The issues at hand concern two draft laws. The first addresses the possibility of classifying all aspects pertaining to so-called slander as criminal offences. The second draft law concerns the work of nongovernmental organisations.

In the case of the first draft law, and indeed, the second, I generally agree with the ideology of their authors; nevertheless, I also want to draw attention to what has been said by the people present here, as well as what I am seeing in the media.

I just want to point out that in many nations’ laws, the first subject, the so-called slander in the broad sense of that word, is regulated in great detail. But what I wanted to note for you to take into account is the fact that such laws do not only concern, first and foremost, protecting the interests of those engaged in political activities, although they are included as well. Such laws also apply to business community, business people. They concern media and culture professionals in the broad sense of that word, and not just people involved in the so-called show business. This also concerns Russian scientists.

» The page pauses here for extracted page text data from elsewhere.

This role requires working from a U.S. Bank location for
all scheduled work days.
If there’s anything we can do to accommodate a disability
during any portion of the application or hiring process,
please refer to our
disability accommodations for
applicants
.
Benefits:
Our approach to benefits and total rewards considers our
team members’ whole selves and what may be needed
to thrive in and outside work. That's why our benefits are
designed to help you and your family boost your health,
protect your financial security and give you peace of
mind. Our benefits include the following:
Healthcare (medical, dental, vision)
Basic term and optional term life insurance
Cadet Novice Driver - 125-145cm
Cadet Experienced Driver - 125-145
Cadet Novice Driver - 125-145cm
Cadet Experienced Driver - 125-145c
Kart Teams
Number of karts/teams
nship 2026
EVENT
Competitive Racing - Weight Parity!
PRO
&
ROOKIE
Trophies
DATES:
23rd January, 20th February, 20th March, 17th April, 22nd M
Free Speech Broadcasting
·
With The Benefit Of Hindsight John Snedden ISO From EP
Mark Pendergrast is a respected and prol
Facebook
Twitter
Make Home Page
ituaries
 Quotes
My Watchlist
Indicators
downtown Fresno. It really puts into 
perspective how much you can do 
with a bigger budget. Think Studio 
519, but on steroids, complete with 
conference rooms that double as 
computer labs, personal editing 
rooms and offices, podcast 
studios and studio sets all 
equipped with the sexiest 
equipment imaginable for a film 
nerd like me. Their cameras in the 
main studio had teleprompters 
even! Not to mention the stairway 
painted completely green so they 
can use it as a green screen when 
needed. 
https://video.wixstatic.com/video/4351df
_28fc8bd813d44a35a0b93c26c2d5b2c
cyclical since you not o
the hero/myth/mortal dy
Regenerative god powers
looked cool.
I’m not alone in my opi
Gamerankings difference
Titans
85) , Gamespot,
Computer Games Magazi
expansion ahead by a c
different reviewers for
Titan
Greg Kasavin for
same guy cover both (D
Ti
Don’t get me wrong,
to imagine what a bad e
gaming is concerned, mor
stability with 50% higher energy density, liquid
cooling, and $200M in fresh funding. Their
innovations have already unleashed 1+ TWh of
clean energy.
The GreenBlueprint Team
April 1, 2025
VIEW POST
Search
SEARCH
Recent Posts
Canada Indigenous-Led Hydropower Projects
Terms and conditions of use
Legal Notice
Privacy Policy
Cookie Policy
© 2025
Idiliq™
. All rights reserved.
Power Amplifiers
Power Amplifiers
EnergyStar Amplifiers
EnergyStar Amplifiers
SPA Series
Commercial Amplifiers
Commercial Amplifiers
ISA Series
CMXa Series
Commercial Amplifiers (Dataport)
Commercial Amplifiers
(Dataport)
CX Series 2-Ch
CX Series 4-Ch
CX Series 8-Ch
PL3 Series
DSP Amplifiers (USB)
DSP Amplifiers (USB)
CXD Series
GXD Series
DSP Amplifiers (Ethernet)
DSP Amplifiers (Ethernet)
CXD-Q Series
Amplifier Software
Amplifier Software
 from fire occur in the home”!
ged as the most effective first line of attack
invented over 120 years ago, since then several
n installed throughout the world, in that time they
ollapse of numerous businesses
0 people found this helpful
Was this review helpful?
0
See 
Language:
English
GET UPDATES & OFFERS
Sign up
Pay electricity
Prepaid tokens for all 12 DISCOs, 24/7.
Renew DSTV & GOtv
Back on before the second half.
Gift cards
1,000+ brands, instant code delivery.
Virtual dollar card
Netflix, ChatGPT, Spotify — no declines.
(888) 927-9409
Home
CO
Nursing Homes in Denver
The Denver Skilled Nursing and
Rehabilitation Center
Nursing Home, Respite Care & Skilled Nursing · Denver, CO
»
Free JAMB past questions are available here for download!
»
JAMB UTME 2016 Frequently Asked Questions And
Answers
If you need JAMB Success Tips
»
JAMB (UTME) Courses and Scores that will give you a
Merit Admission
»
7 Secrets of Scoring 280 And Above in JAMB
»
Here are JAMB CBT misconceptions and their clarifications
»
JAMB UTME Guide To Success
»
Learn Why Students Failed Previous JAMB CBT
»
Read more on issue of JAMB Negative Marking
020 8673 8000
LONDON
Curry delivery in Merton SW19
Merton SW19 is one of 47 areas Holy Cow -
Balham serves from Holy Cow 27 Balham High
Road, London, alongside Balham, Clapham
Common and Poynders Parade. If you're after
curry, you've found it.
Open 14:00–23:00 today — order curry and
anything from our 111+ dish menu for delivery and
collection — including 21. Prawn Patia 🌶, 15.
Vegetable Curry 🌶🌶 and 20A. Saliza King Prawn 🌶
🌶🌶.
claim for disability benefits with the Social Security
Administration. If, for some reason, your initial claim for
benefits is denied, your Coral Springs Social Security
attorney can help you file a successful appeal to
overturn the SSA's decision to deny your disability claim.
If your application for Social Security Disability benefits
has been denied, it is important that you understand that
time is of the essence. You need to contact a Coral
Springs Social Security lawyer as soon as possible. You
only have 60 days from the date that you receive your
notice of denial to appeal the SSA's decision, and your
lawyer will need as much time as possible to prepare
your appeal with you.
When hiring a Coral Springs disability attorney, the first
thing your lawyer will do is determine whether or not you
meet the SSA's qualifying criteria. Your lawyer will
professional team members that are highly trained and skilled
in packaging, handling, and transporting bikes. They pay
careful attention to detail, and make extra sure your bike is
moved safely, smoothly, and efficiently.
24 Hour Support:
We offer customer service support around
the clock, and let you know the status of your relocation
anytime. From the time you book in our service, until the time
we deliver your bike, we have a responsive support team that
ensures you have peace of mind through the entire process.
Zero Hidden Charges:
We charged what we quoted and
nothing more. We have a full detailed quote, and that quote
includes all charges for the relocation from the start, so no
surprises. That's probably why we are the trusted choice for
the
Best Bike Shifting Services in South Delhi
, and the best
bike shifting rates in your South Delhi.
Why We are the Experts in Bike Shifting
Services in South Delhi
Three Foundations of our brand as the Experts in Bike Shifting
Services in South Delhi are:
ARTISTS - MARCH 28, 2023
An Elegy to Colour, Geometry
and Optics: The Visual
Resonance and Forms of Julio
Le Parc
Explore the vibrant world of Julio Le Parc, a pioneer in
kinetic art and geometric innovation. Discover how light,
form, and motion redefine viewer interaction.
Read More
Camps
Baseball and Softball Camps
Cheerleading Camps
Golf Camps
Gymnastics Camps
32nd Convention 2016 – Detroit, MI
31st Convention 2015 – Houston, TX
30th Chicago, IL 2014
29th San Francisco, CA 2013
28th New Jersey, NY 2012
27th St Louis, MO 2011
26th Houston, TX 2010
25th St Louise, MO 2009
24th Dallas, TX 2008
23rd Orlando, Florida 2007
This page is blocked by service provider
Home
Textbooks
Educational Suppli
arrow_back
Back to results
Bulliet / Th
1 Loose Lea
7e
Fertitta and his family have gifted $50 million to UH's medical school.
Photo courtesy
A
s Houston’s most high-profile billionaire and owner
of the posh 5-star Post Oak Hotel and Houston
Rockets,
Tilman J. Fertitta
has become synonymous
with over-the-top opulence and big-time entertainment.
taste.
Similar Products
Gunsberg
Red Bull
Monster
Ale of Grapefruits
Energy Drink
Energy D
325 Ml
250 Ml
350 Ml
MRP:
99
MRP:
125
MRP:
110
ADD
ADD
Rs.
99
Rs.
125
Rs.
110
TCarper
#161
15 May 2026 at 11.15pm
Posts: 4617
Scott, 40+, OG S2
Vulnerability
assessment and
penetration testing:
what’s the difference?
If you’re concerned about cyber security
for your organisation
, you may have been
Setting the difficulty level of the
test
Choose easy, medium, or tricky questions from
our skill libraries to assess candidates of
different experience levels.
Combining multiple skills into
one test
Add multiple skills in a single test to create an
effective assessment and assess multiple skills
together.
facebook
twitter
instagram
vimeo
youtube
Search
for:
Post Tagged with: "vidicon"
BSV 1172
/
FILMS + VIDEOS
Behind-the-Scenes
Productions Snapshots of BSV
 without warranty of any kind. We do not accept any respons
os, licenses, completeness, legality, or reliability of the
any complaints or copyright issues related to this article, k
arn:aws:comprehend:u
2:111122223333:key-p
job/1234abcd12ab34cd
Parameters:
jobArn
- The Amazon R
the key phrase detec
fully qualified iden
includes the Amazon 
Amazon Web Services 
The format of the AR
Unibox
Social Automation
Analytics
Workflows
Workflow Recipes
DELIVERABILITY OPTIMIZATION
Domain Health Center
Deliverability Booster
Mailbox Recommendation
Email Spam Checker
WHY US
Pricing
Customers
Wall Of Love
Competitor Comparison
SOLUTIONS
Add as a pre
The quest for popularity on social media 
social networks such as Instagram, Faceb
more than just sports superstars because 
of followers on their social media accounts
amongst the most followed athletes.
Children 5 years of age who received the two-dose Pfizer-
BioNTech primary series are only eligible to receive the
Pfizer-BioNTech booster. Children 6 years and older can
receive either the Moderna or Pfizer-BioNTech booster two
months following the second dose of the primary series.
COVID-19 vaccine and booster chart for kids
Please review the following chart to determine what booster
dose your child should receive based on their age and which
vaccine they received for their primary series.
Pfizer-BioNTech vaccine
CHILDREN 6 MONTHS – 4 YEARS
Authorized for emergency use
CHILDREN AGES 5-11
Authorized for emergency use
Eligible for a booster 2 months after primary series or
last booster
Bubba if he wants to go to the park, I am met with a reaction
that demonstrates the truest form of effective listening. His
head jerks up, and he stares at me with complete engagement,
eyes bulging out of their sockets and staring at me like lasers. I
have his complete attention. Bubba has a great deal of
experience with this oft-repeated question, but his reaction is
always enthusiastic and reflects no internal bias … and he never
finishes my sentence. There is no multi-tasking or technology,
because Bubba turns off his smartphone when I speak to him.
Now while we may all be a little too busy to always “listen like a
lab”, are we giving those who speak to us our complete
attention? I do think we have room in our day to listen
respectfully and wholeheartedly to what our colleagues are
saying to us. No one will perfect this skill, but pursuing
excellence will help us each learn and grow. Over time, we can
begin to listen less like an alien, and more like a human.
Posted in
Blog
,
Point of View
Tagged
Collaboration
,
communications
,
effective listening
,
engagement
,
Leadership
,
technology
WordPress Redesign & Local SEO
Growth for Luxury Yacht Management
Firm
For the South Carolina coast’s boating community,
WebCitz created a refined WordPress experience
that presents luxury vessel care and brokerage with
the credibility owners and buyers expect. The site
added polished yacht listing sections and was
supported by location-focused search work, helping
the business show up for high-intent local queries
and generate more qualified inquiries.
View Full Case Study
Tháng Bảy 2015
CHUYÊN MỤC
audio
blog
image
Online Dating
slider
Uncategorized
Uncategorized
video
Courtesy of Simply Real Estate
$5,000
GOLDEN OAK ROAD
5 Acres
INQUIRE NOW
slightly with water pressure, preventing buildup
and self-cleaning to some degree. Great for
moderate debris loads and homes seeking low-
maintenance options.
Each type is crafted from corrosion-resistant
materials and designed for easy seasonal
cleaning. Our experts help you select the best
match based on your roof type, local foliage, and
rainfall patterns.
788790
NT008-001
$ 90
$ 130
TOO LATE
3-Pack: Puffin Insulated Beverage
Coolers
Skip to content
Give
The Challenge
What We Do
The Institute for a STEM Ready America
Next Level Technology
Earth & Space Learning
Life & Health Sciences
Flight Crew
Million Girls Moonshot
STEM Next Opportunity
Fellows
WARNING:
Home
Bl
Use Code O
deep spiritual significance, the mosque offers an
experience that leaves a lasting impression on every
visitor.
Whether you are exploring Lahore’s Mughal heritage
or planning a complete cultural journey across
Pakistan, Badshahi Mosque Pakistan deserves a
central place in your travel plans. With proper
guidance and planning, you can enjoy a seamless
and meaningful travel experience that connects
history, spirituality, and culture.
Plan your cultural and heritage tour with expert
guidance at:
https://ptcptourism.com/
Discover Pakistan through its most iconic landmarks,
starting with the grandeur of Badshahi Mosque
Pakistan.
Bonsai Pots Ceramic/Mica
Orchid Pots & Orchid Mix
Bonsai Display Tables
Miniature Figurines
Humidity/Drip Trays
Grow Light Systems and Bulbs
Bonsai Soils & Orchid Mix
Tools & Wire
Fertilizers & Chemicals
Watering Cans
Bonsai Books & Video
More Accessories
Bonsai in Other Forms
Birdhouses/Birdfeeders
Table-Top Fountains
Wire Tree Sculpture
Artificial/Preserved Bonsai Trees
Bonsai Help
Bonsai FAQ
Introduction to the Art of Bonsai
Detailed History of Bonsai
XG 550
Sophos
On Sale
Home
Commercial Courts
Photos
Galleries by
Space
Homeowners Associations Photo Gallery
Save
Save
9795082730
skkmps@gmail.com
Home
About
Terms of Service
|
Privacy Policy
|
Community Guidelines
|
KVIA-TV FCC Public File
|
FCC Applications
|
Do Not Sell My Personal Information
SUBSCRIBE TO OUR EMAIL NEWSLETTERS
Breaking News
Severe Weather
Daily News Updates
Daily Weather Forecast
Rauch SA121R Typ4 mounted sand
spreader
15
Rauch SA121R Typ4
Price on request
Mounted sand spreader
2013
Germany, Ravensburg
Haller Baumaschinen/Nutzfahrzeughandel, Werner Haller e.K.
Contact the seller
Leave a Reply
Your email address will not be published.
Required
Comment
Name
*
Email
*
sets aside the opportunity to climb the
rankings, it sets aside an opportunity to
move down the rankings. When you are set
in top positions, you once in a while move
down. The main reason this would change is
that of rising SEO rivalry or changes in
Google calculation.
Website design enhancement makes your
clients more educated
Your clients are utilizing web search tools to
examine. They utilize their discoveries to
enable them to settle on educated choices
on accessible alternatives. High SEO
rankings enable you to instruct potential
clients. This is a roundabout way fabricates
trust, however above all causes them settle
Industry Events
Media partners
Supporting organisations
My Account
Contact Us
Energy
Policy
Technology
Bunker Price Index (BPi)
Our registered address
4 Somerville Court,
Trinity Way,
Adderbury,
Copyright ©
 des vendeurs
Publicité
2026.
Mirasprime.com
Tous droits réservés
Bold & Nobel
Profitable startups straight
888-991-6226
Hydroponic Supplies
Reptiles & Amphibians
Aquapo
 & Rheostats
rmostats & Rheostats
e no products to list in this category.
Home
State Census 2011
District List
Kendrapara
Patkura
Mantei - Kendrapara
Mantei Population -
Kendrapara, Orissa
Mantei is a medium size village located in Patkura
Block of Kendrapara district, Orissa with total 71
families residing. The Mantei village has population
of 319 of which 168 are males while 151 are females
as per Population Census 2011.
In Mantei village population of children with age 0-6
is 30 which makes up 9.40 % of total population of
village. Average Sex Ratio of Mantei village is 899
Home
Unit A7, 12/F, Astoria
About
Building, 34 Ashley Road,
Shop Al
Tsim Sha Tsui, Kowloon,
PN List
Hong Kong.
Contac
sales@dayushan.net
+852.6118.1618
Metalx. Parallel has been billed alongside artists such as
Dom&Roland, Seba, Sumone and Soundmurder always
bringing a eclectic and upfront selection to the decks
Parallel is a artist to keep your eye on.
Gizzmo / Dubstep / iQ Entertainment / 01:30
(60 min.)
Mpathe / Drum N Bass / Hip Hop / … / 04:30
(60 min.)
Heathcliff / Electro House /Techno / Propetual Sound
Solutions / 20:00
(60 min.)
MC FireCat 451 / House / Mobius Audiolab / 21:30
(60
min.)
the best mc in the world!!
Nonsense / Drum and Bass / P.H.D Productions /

In one way or another, people from these communities face this problem in various spheres. I find talking about this sad, but if we do not have sufficient personal moral and ethical limits of some kind, then there shuold be legislative limits, and perhaps the moral and ethical ones will emerge on the basis of the legislative rules.

I asked comparative law specialists to present a report on this matter. German legislation regulates various aspects of the issue and the strictest sanctions range from three months to five years of imprisonment. Harm to state symbols leads to imprisonment. There are also other examples of fairly serious sanctions. In the UK such offences are punished by imprisonment. It is the same in the United States of America. In Canada, everything is regulated in great detail. In other words, in well-developed law systems, these provisions not only exist but are also quite functional.

Certainly, we must proceed based on the realities in our own situation and the respective provisions of our national legislation in previous years and today. Of course, we must certainly avoid any dual interpretation of the legislation and the possibility of any kind of manipulation of those legal provisions.

As for nongovernmental organisations, based on what you told me in our meetings and on the phone, as well as what I have seen and read in the media, there really are some issues that require particular attention from us. I have specifically asked you to meet with me today because the legislators plan to complete work on these legislative acts very soon.

If we find through an absolutely open and constructive discussion today that these draft laws really should be improved, I want to assure you that I am prepared to go as far as personally asking deputies to make the corresponding adjustments.

As far as nongovernmental organisations are concerned, I agree with colleagues who believe that if we are introducing any stricter or softer framework pertaining to the operation of these organisations, then naturally, we must increase our own funding for the activities of these organisations. I think it should be increased at least three-fold. I will ask the Government to take this into account in the budget – in other words, to increase funding from one billion [$32 million] to three billion rubles.